Alberta is leaving out the COVID-19 vaccine, and Prime Minister Jason Kenny says it could settle its distribution early next week.
The province announced Monday that it would immediately expand the vaccination program to include all paramedics and emergency medical responders, but Kenny said the products were already dangerous.
If Kenny doesn’t get what’s called a “big surprise ship,” the province will soon be able to manage more quantities than it gets.
He expects the province to reduce the number to at least 20,000 by next week, and that number could be significantly higher based on the speed of vaccinations.
“I see it in our forecasts for the week of January 18th to the week of March 29th,” Kenny said Monday at a news conference. “Red indicates a supply deficit. So it is very significant.
“I want to be clear, this is not a revenge game, but we are saying that Alberta’s health care system is improving in a big way here. And we need more volume, downline. It’s very simple.”
200,000 dose per week
By the end of January, Kenny said Alberta would be able to manage 50,000 doses per week, with the “stretch target” at the end of March being 200,000 doses per week.
Kenny said the federal government has told Alberta that 677,000 doses of Pfizer-Bioendech and Modern vaccines may have been received by the end of March.
“But as I pointed out,” he said, “our ability [to administer vaccines] At that time, at the end of March, there will be more than the incoming delivery. “
With the expansion of vaccinations to include paramedics and emergency medical technicians, and the move last week to add staff to the COVID-19 units and medical surgical units, the province is on track to acquire immunity for its most vulnerable population.
All provinces must rely on the federal government to procure and distribute all vaccines quickly.
“It’s downhill,” he said. “Alberta’s ability to give people a jab will soon surpass the available vaccine supplies, and we are doing everything humanly possible to get these life-saving vaccines out as soon as they arrive.”
A total of 46,791 doses of the vaccine were administered in the province as of Sunday.
There were 639 new cases and 23 deaths in Alberta on Monday. There are 13,917 active cases in the province, 811 of whom are being treated in sick hospitals, of which 130 are in ICU beds.
R value from January 4 to January 10:
Alberta Statewide: 0.90 (confidence interval) 0.87 to 0.92.
Edmonton Zone: 0.80 (confidence interval) 0.76 to 0.82.
Coal Zone: 0.96 (confidence interval) 0.92 to 1.00.
The rest of Alberta: 0.97 (confidence interval) 0.93 to 1.01
The R value is the average number of people per person infected with the disease.

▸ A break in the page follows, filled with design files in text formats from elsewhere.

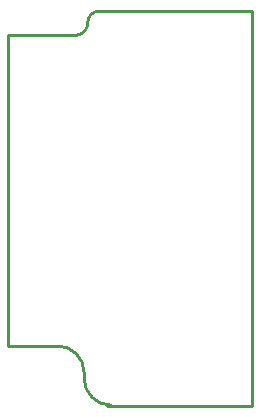
<source format=gko>
G04 Layer: BoardOutlineLayer*
G04 EasyEDA v6.5.39, 2024-01-09 17:58:11*
G04 1731ee7187ce4ff3998c1f3127dcefb7,7c1e8d740ba24e6f83eb2d53d3341807,10*
G04 Gerber Generator version 0.2*
G04 Scale: 100 percent, Rotated: No, Reflected: No *
G04 Dimensions in millimeters *
G04 leading zeros omitted , absolute positions ,4 integer and 5 decimal *
%FSLAX45Y45*%
%MOMM*%

%ADD10C,0.2540*%
D10*
X1625600Y1447800D02*
G01*
X2209800Y1447800D01*
X2400300Y1651000D02*
G01*
X3695700Y1651000D01*
X3695700Y-1689100D01*
X2463800Y-1689100D01*
X2057400Y-1181100D02*
G01*
X1625600Y-1181100D01*
X1625600Y1447800D01*
X2273300Y-1460500D02*
G01*
X2273300Y-1409700D01*
G75*
G01*
X2273300Y-1460500D02*
G03*
X2498298Y-1685501I225001J0D01*
G75*
G01*
X2273300Y-1409700D02*
G03*
X2048299Y-1184699I-225001J0D01*
G75*
G01*
X2396195Y1651043D02*
G03*
X2302820Y1549357I6607J-99781D01*
G75*
G01*
X2209800Y1447800D02*
G03*
X2303175Y1549486I-6606J99781D01*

%LPD*%
M02*

</source>
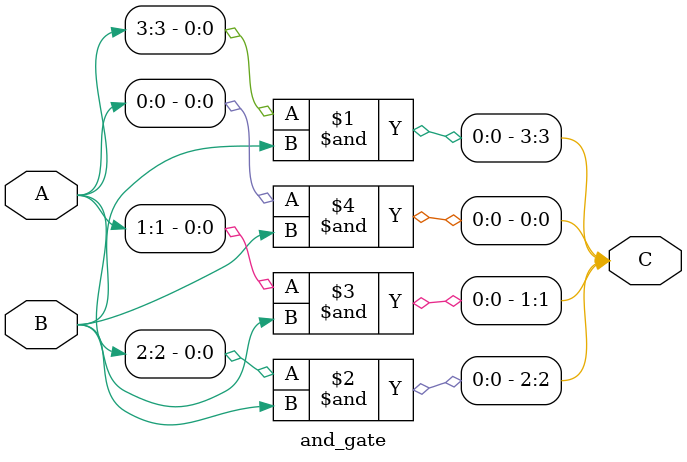
<source format=v>
module and_gate(input [3:0] A, input B, output [3:0] C);
    assign C[3] = A[3] & B;
    assign C[2] = A[2] & B;
    assign C[1] = A[1] & B;
    assign C[0] = A[0] & B;
    
endmodule
</source>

The death toll so far has reached 1,307.
Paramedics and EMTs are very important
Health Minister Tyler Shantro said paramedics and EMTs are at the forefront of the province’s war on the disease.
“They are an integral part of our COVID response, and I know that all paramedics work day and night to keep Alberton safe,” he said. “I’m proud of Alberta’s EMS and para-medicine system, and I’m so grateful for the work you and all the health workers have provided throughout the Alberts epidemic.”
Dr Deena Hinsha, the province’s chief medical officer, said the province was trying to determine when enough people would be vaccinated to eliminate all public health measures.
Vaccines not only protect people, but more research is needed to determine whether asymptomatic individuals prevent the spread of the corona virus, he said.
“We know from some studies that the virus spreads rapidly, and it is estimated that about 70 percent of the population must have immunity before the herd can be called immune,” he said.
“But what we don’t know is that some of the new varieties that have been discovered are contagious, even though they change the proportion of the population.
Hinsha said he expects the Alberta vaccine coverage to be in place by the end of March and the ability to move some activities outside, and the province will begin to relax some restrictions.
“But for now, we’ll keep each other as our vaccine, and it’s not going to change again, until we see that a large portion of the population can access the vaccine.”